--- Data under study Enclosed Below ---

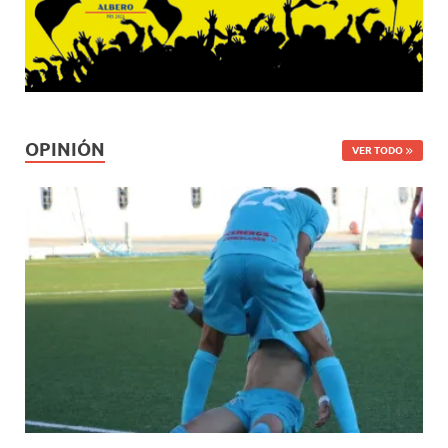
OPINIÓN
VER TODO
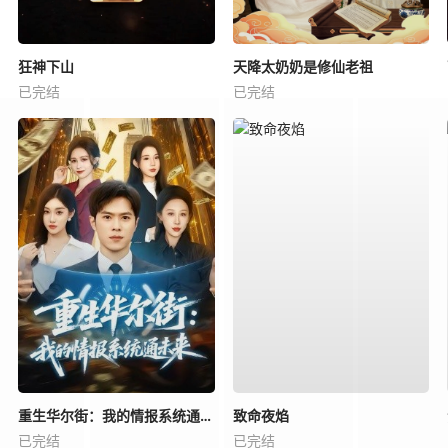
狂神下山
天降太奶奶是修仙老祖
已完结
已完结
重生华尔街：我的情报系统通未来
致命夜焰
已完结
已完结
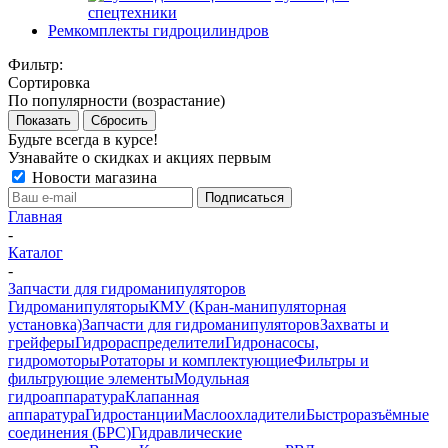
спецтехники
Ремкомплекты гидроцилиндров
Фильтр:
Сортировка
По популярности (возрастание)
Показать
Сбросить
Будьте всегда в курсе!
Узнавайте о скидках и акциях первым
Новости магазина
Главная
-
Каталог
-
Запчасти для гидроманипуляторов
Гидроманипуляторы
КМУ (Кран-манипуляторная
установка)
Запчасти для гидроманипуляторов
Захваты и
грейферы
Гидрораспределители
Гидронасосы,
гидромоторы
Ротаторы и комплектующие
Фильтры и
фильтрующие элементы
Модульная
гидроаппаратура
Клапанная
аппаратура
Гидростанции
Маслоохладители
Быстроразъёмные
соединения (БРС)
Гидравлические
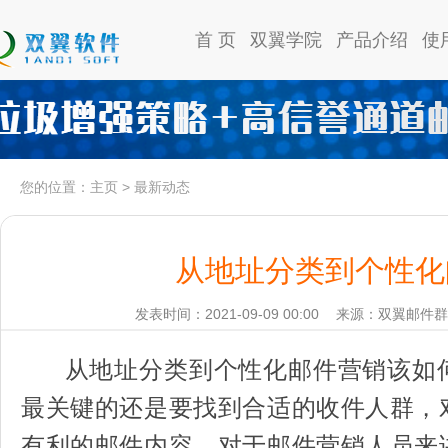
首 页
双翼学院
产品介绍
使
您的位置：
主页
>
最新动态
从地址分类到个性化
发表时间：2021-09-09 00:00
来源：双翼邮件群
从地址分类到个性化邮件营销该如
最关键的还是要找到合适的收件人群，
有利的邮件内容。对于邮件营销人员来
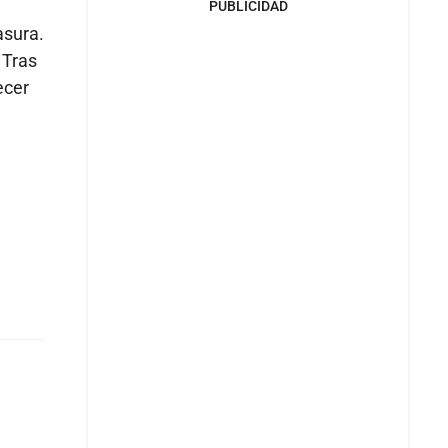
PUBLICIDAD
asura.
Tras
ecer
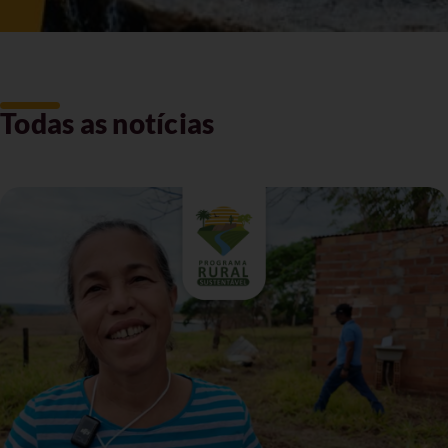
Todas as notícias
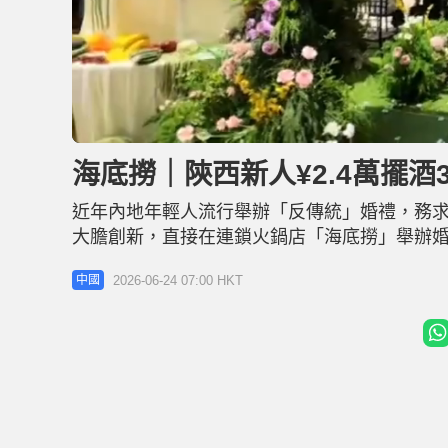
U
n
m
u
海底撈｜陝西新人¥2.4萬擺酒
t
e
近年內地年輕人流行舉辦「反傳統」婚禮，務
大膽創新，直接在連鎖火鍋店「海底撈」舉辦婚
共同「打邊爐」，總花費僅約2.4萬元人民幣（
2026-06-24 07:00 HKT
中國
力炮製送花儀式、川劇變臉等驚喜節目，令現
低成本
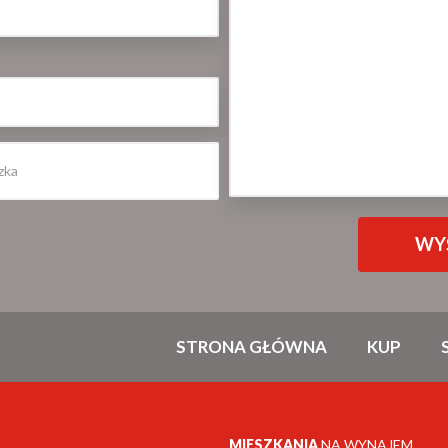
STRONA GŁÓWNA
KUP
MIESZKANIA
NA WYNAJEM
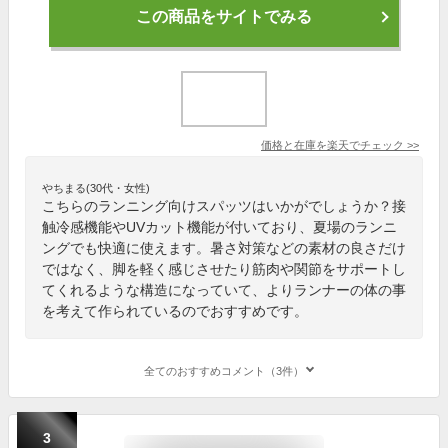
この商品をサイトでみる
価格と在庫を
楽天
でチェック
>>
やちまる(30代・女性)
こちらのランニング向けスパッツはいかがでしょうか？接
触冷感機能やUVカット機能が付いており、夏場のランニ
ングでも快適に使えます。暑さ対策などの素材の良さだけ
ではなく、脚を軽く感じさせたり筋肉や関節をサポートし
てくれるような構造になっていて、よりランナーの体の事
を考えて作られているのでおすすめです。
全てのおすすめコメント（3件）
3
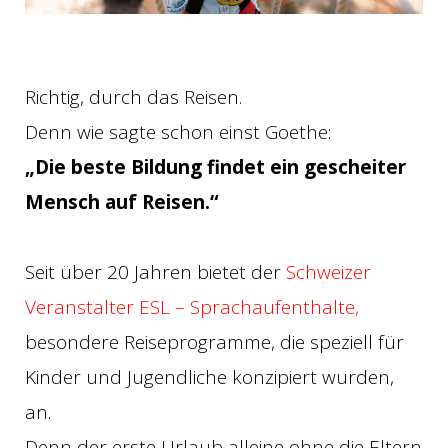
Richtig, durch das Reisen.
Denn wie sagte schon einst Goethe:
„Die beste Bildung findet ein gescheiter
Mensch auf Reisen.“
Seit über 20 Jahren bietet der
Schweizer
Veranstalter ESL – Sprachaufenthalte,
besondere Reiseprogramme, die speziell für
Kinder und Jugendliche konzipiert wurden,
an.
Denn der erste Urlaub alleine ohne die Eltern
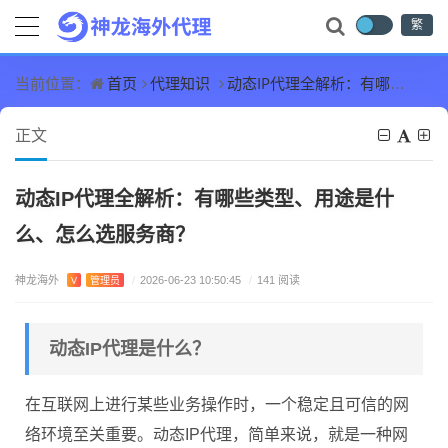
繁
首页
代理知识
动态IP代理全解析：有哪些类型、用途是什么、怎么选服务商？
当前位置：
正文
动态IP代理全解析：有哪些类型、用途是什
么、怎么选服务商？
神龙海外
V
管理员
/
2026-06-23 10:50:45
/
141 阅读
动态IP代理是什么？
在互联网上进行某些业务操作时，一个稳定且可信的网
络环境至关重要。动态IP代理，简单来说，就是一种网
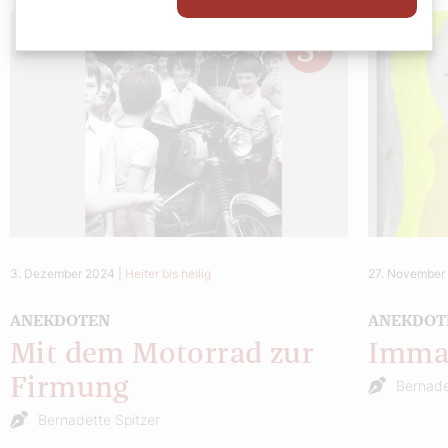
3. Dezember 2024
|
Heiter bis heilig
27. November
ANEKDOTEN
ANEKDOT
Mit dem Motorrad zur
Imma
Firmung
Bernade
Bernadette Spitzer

--- End of Enclosed Data under study ---
--- Data under study Enclosed Below ---

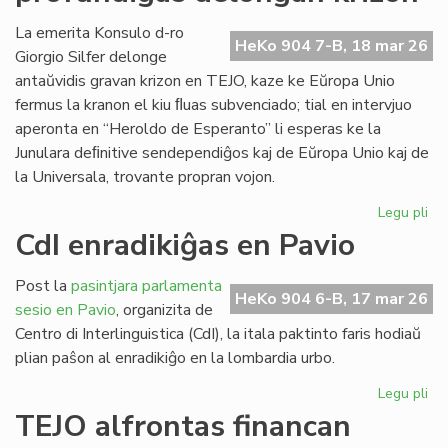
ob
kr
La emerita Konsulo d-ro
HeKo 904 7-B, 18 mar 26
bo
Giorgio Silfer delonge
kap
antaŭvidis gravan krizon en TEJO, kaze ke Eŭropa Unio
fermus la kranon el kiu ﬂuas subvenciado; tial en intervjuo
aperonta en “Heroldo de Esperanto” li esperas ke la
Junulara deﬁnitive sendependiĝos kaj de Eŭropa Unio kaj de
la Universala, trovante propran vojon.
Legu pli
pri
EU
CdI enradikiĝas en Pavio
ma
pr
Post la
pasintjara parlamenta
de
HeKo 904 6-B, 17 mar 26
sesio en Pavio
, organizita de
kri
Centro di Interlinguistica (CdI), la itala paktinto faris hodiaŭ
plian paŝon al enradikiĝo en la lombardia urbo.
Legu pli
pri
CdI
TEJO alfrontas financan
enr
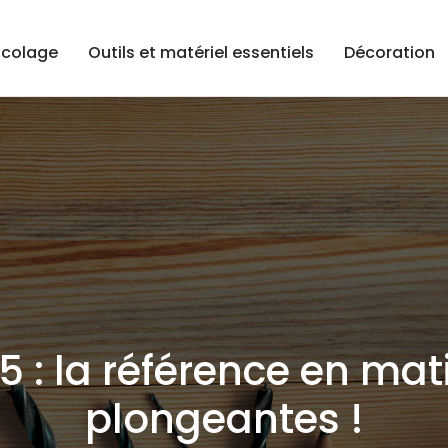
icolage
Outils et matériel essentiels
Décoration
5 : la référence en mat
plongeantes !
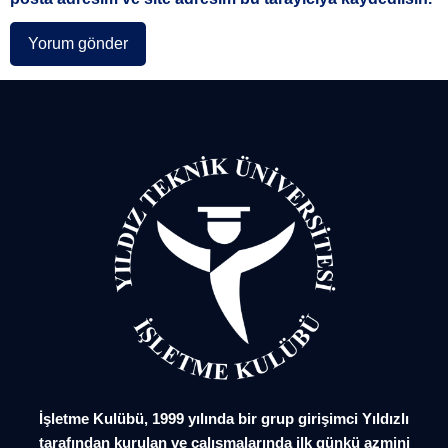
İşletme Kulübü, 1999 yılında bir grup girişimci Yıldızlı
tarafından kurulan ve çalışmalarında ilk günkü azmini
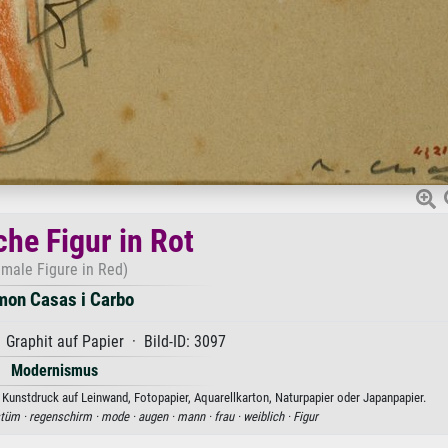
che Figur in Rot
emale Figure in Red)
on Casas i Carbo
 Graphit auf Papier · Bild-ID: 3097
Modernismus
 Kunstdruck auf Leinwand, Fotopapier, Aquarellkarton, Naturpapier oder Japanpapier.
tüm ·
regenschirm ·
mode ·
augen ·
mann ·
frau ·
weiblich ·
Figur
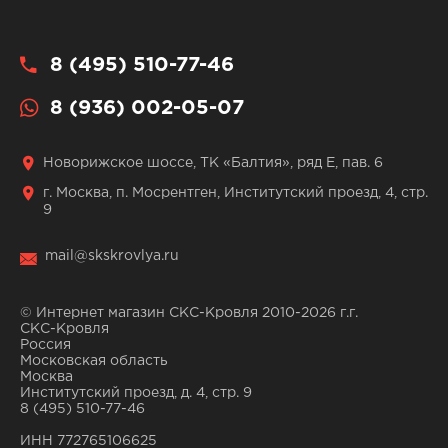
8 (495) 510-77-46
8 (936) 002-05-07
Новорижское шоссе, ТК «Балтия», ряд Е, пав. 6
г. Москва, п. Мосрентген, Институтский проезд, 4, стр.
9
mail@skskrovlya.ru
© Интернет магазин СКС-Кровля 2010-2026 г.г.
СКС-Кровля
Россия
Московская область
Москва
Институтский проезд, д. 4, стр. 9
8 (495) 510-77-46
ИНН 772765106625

--- End of Enclosed Data under study ---
--- Data under study Enclosed Below ---

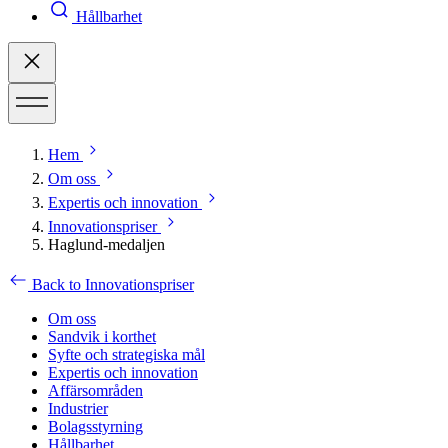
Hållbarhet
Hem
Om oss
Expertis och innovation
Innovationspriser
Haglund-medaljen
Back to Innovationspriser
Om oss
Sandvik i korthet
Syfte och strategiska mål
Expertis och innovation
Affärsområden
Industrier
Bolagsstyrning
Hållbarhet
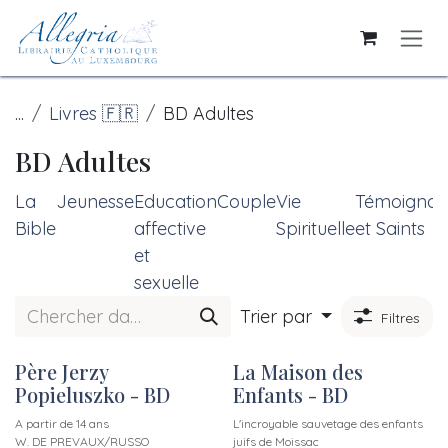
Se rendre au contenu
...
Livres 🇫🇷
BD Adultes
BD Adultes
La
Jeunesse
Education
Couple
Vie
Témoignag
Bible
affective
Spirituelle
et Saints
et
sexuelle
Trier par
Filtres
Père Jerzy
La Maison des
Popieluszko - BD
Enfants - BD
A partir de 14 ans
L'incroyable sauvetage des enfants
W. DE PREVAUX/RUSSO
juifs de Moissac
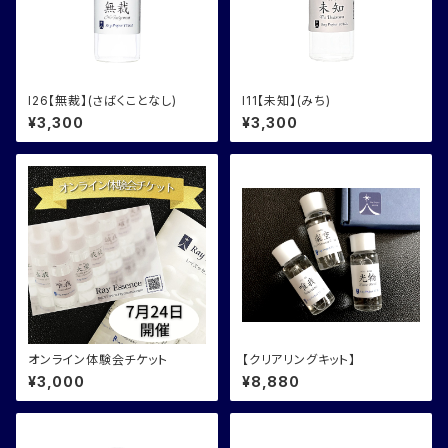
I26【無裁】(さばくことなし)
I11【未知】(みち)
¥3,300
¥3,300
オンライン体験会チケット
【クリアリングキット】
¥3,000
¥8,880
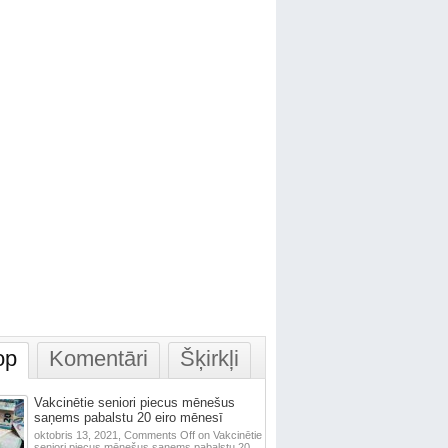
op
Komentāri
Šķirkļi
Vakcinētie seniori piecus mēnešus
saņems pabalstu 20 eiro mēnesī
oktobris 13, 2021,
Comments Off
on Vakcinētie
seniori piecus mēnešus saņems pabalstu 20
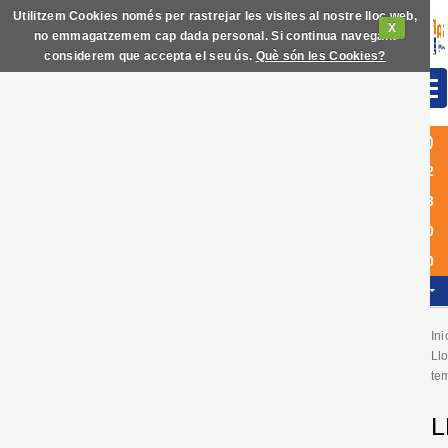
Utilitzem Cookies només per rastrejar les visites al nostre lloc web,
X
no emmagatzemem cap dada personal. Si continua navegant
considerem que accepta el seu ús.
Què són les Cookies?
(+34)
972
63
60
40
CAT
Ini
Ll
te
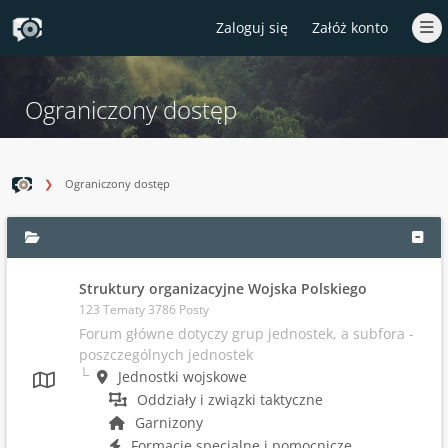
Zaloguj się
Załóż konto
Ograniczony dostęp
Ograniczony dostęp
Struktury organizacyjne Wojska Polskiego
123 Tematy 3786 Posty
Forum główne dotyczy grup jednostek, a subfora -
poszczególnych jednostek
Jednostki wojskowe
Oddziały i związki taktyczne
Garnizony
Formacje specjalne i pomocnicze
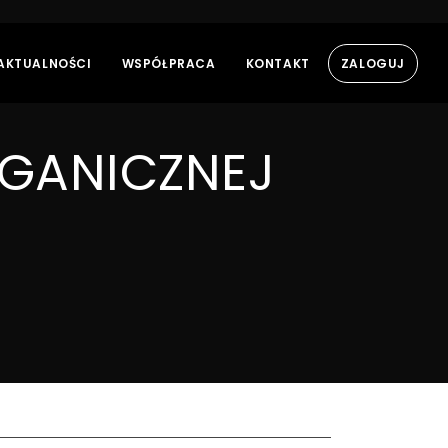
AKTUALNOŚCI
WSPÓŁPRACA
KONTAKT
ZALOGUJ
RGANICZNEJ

--- End of Enclosed Data under study ---

Return every line of the records above that contains the word "проезд".

Answer to this task -
г. Москва, п. Мосрентген, Институтский проезд, 4, стр.
Институтский проезд, д. 4, стр. 9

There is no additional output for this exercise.